Though, when it comes to weird and wonderful, no one comes even close to Bangalore-based artist Umesh Madanahalli. Madanahalli isn’t very well-known within India but he’s considered one of the big hopes of contemporary Indian art. He’s cutting edge, radically left-wing, a sculptor, a video artist and, because he needs to earn enough money to earn rent and do his experimental art, he is also a villain in Bangalore’s local B-grade film industry. Plus, he is currently in the final stages of completing a porn movie he directed. When Madanahalli goes out drinking, he is frequently recognised. Not as the artist who has been feted abroad, but as the moustachioed meanie who attempted to rape Ms Thunder Thighs in a pulpy Kannad film. I wonder if he acted in his porn film. Unsurprisingly, Bangalore, our version of the Silicone Valley, has a thriving amateur porn industry but what was unexpected was that this particular boom began when a high-society couple decided to make a video of them engaged in various…ahem… acts.
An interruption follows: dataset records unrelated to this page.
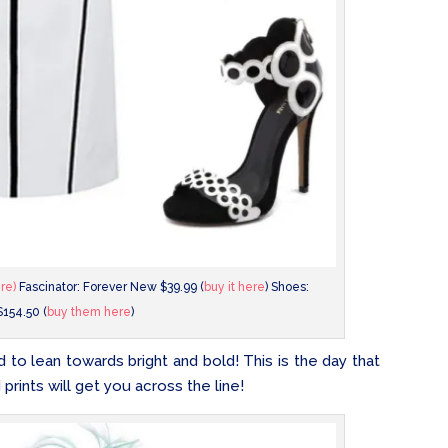
ere)
Fascinator: Forever New $39.99 (
buy it here
) Shoes:
$154.50 (
buy them here
)
to lean towards bright and bold! This is the day that
 prints will get you across the line!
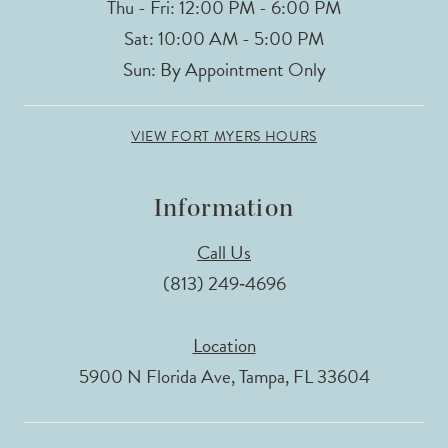
Thu - Fri: 12:00 PM - 6:00 PM
Sat: 10:00 AM - 5:00 PM
Sun: By Appointment Only
VIEW FORT MYERS HOURS
Information
Call Us
(813) 249‑4696
Location
5900 N Florida Ave, Tampa, FL 33604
They titled it “Mysore Mallika” and it is, apparently, all over the net. This, I believe, is what inspired Mr. Madanahalli.

Sometimes I love the art world.

6 thoughts on “Split personality

  1. of course, it’s possible to make paper out of dung… which would be kinda cool if she went that direction!

    ‘Mysore Mallika’ – i bet it was, after doing a Paris Hilton…..

  2. Mad, “Mysore Mallika” roughly translates to “The Jasmine of Mysore” (at least I think Mallika is the jasmine. It’s some sweet-scented flower at any rate. 🙄 )

    If I ever meet Ms. Shakila, I’ll be telling her about the paper dung. She’s sort of reversed the process and made dung out of paper in that installation. 😀

  3. well, your art scene sounds at least a lot more interesting than the european one. i doubt anyone without formal education would get much of a chance around here.

    art scene rubbing shoulders with the porn industry has been quite the rave here 20 years ago (with some really ghastly results :-D)

  4. I need to find out what happened with the porn movie but I don’t know if our art scene is more exciting in terms of the actual work that is produced. It’s all highly cloistered here as well. I know of a lot of young artists who feel it’s all about knowing people or being “marketable” but I guess what makes things a little more open is that every gallery is desperately looking to find the next big thing that will make the gallery rich (especially with established artists becoming incredibly expensive). Also, we have a pretty weak academic base for art in the country so automatically, you can’t pay that much attention to academic training.

  5. “…it’s all about knowing people or being “marketable”…”

    Is this why bollywood stars seem to be roped in to create art? Didn’t that annoying power couple do a painting together at some point? And Salman Khan too?

    I wondered who were paying those exorbitant amounts. People who are really into art or people who want to say they have a part of the bollywood touch hanging on their walls.